Reddick: One thing about this is the diversity of our community, so we didn’t want to make it like, “Here are Austin’s top business leaders or top political leaders.” We wanted to have a variety of people coming, and that sometimes means people we actually know ourselves or people we don’t know but have heard of in certain circles. … [We want] being mindful of really caring about all the diversity—that mosaic of Black Austin—because I think sometimes there’s this assumption that the community is a monolith. We always think, “Now that we’ve talked to this person [and] We had this representation, who did we not talk to?” This is always an ongoing conversation. It’s good for us too because we get to learn more about the community we’re a part of too.
What kind of feedback/feedback have you gotten from the Black Austin community and the Austin community at large about the podcast?
Thompson: A big one is like, “you should talk to him” fill in the blank. It’s nice, actually, because it’s such an engagement with the community, but also that people who know us feel comfortable suggesting people who they think are awesome, and they’re always people I’ve never heard of, which is fantastic. We have a long list [of suggestions], and we actually take them very seriously. People also like the fact that it is varied. [Black Austin] it’s very close, but we also see the world differently, different things that interest us. I think we bring a variety.
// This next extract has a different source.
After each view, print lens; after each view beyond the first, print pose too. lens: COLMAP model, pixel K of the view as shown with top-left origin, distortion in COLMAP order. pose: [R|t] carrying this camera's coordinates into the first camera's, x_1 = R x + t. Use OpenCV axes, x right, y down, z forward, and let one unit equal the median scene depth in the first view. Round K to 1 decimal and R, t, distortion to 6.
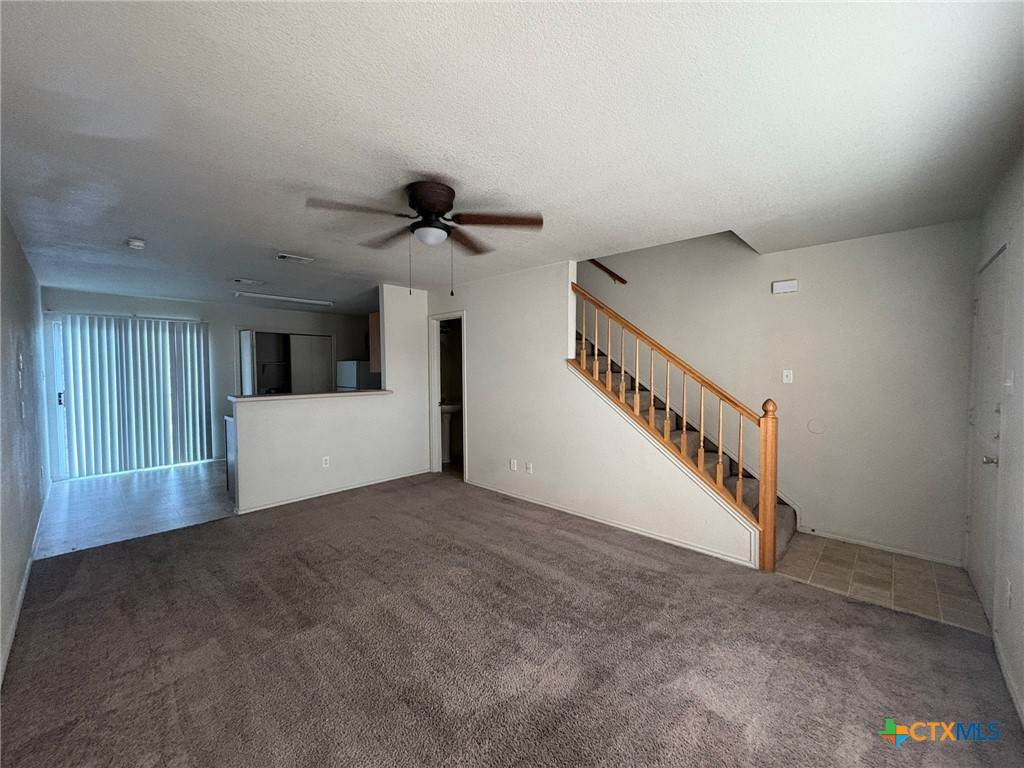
lens RADIAL K [[408.2, 0, 512.7], [0, 408.2, 385.3], [0, 0, 1]] dist [-0.000210, 0.000161]
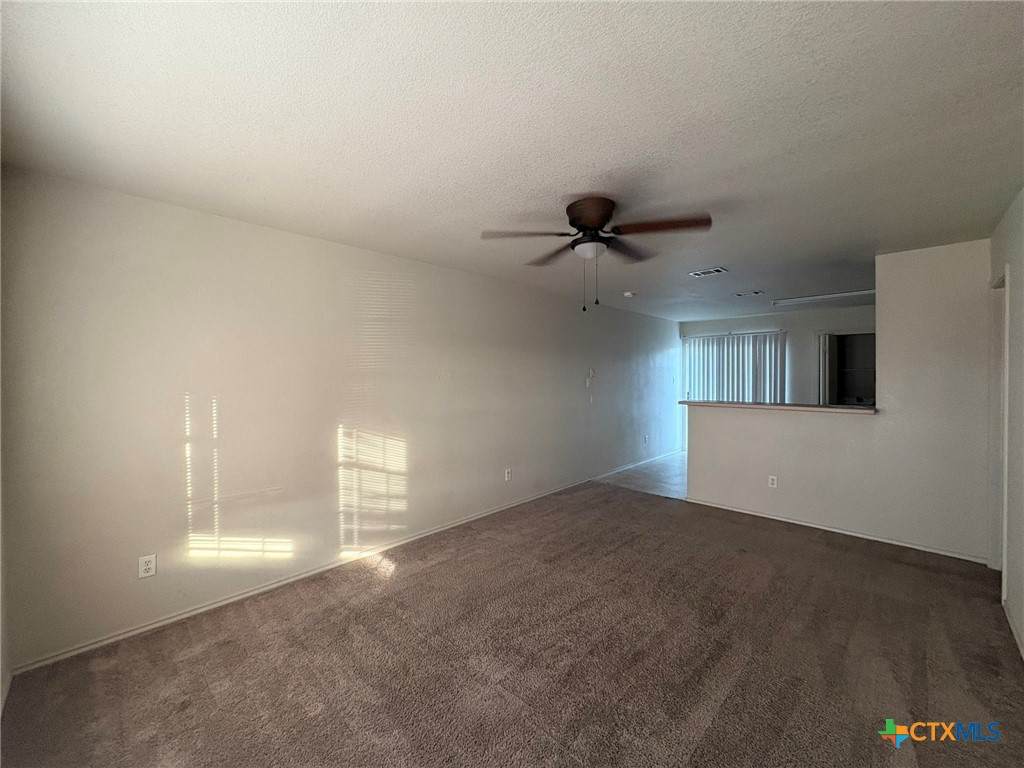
lens RADIAL K [[408.2, 0, 513.4], [0, 408.2, 375.6], [0, 0, 1]] dist [-0.000210, 0.000161]
pose [[-0.007318, 0.010556, -0.999918, 0.382215], [-0.043386, 0.998999, 0.010864, -0.027282], [0.999032, 0.043462, -0.006853, 0.366451]]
Reddick: I think the element of surprise is really important. … We actually challenge ourselves to get out of our comfort zones and really talk to people [who] again we have connections maybe, but they may not be very strong connections. More importantly, I think I hear a lot of what Lisa described. … We always follow them and think, “Does this person represent a point of view that we haven’t heard from yet?” We have a lot of ideas and a lot of energy, so we’re not going to stop anytime soon, but I’m always thinking, “Gosh, that’s a good idea” or “We have to do this.”
What do you want people from outside the community to know about Black Austin?
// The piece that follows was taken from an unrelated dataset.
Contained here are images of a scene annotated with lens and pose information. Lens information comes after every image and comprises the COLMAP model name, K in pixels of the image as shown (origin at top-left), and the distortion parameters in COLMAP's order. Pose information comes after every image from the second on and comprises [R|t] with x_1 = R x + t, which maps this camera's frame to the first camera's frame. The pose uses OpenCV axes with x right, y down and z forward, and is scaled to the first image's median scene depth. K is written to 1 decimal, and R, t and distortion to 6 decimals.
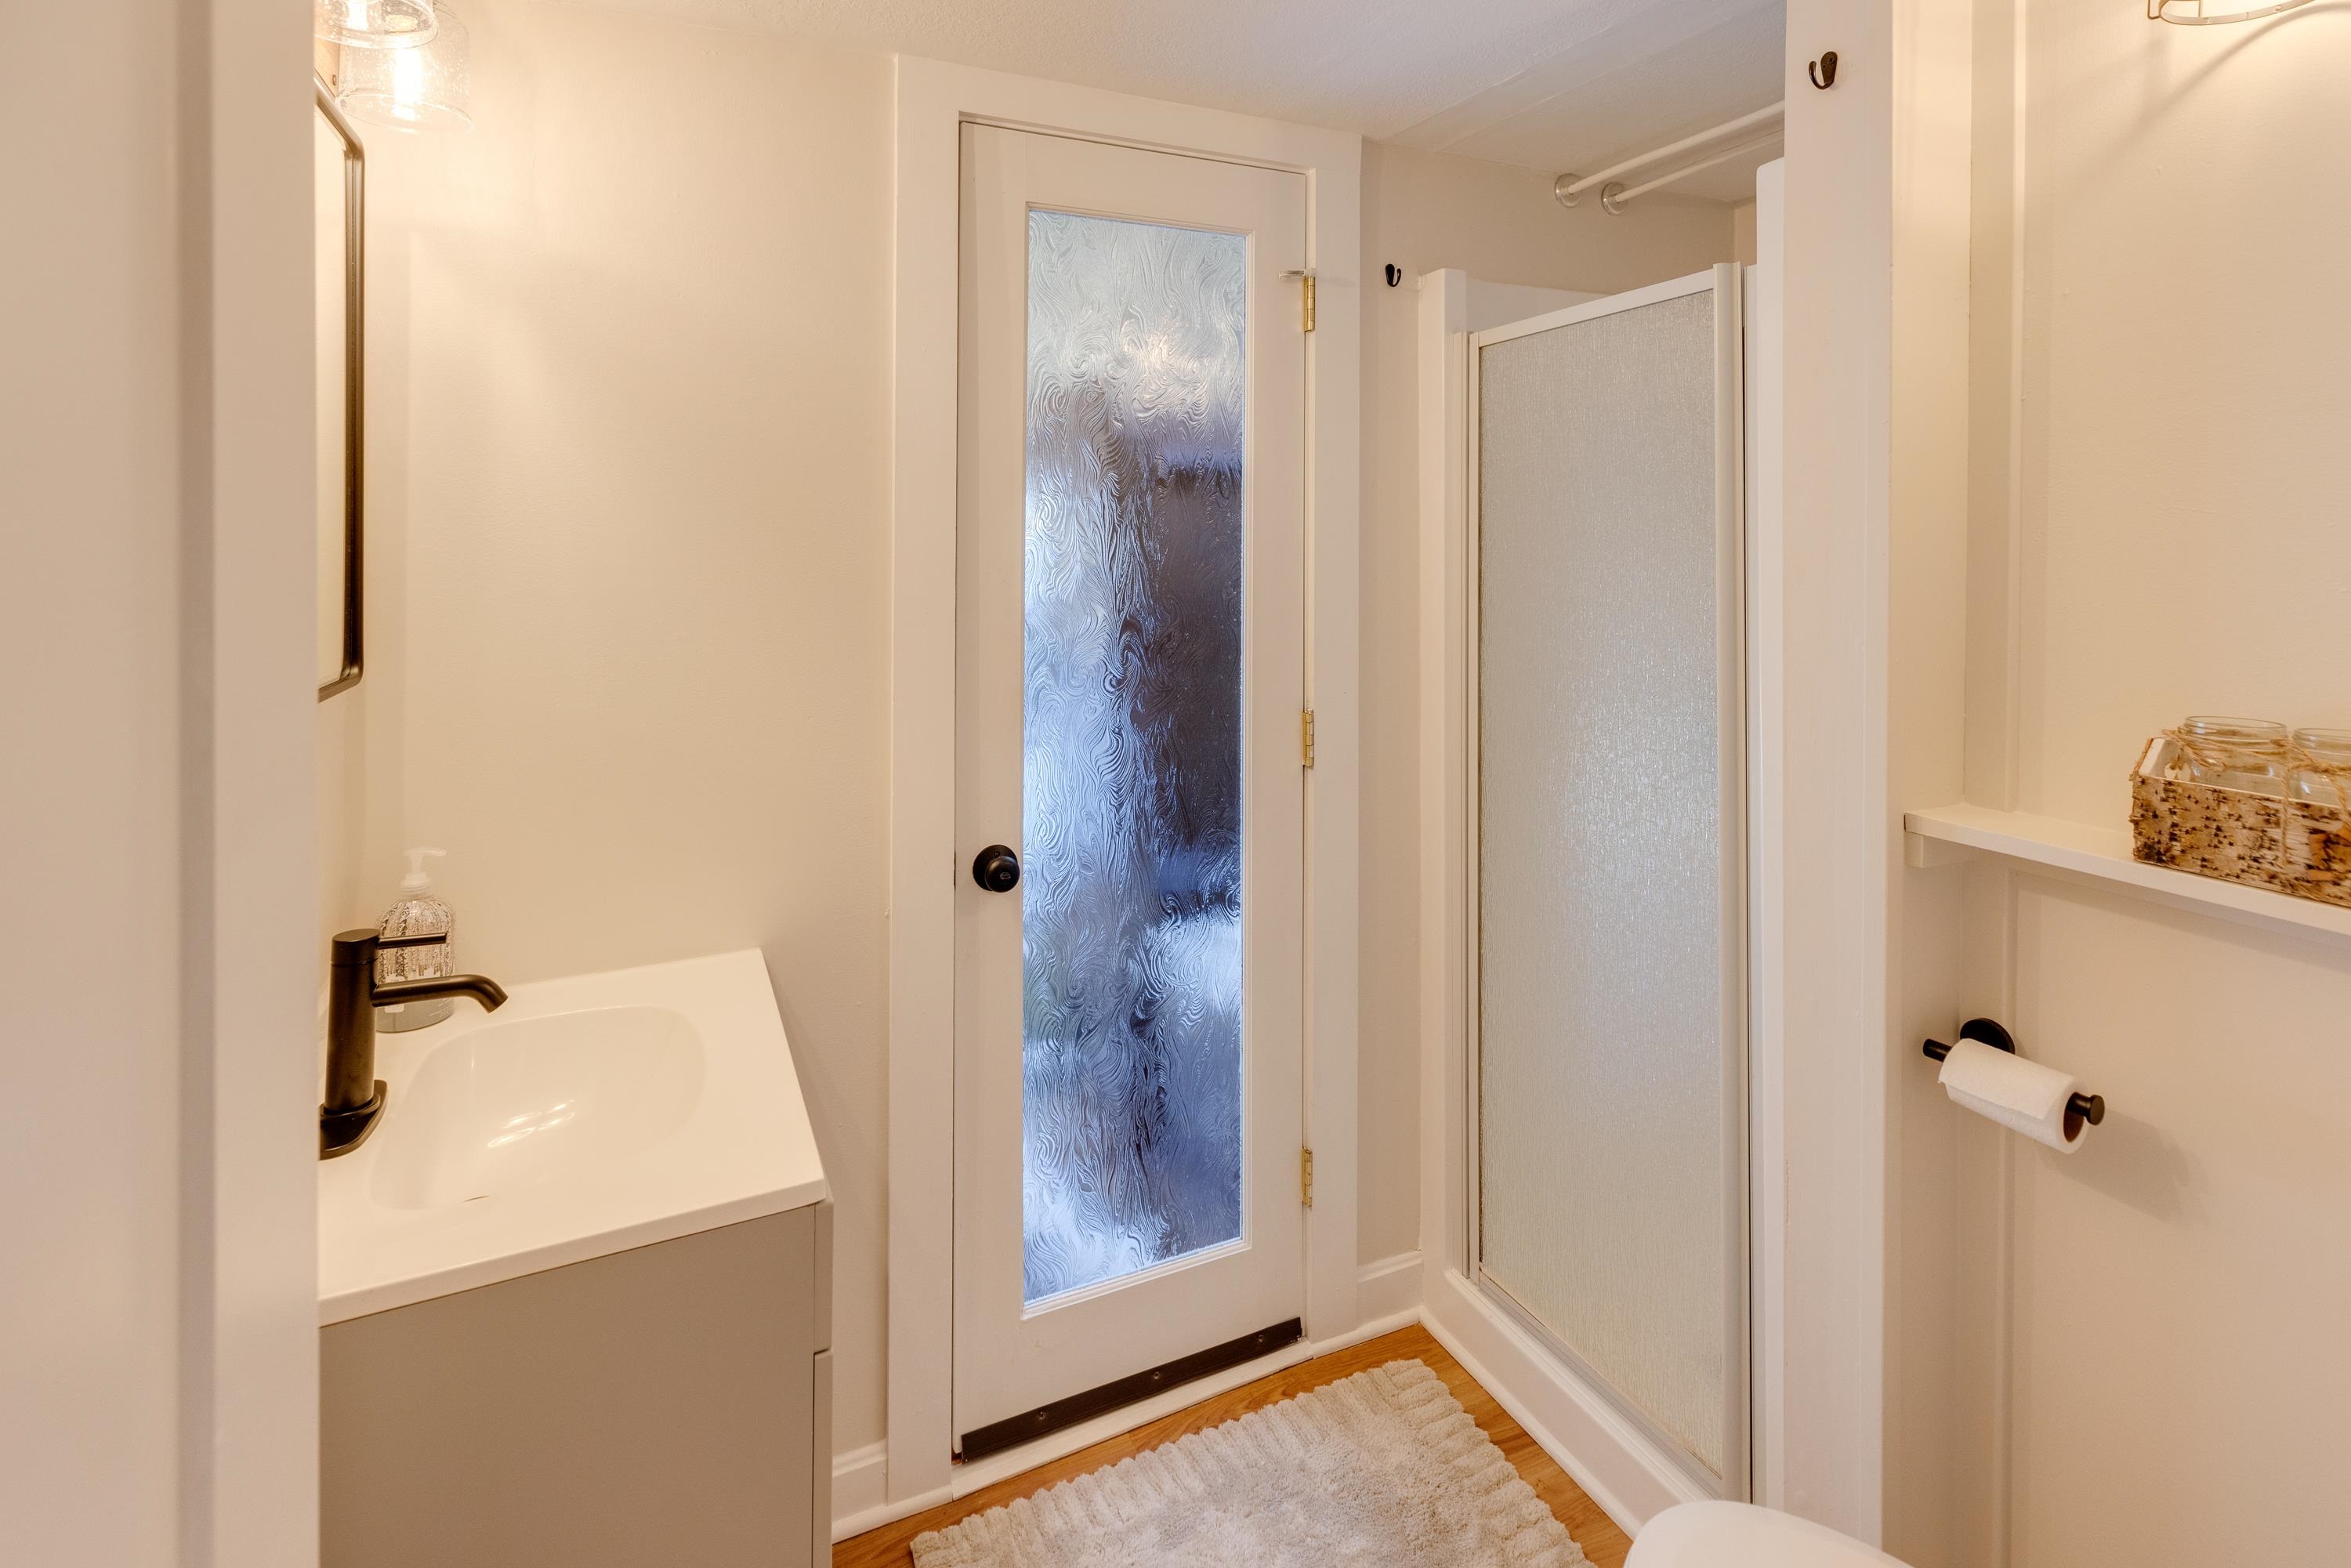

Reddick: I think dimensionality is always a thing. We will talk about everything. … It will be very much based on the experiences that people live every day. We want to understand how they navigate and exist in the city. For me it’s like, you hear both, ‘Wow, that’s really amazing,’ or, ‘That’s really common—I do that, or I go to that place, or I like that thing.’ It is the normalization of our existence. … We live full of life. We don’t just go out into spaces where we are “the only ones”. The podcast tries to get at that, like, “How are you living, existing, and thriving in this space?”
What are your goals for the current season of Black Austin Matters?
Reddick: I was actually talking to an older Black Austinite today and I was like, “Gosh, we need to start thinking about age diversity.” We have talked to some very old people, [and] we’ve talked to some young adults, but we’ve never really talked to young people. One of the things that’s kind of great about our collaboration is that I have experience growing up—at least my high school years—here in Austin, and now Lisa and I are raising kids of the same vintage in Austin. … What does it mean to be young and observe the world and the events that have happened in recent years, and does the city weigh in on this?
Thompson: We’re definitely going to be doing some kind of community event sometime this season, and we’re also taking a big leap and teaching a Signature course at the University of Texas called Black Austin Matters. … We’re excited for students to think about what it means to them to create a podcast for their community … and how they want to specifically represent voices that are underrepresented in broadcasting and podcasting.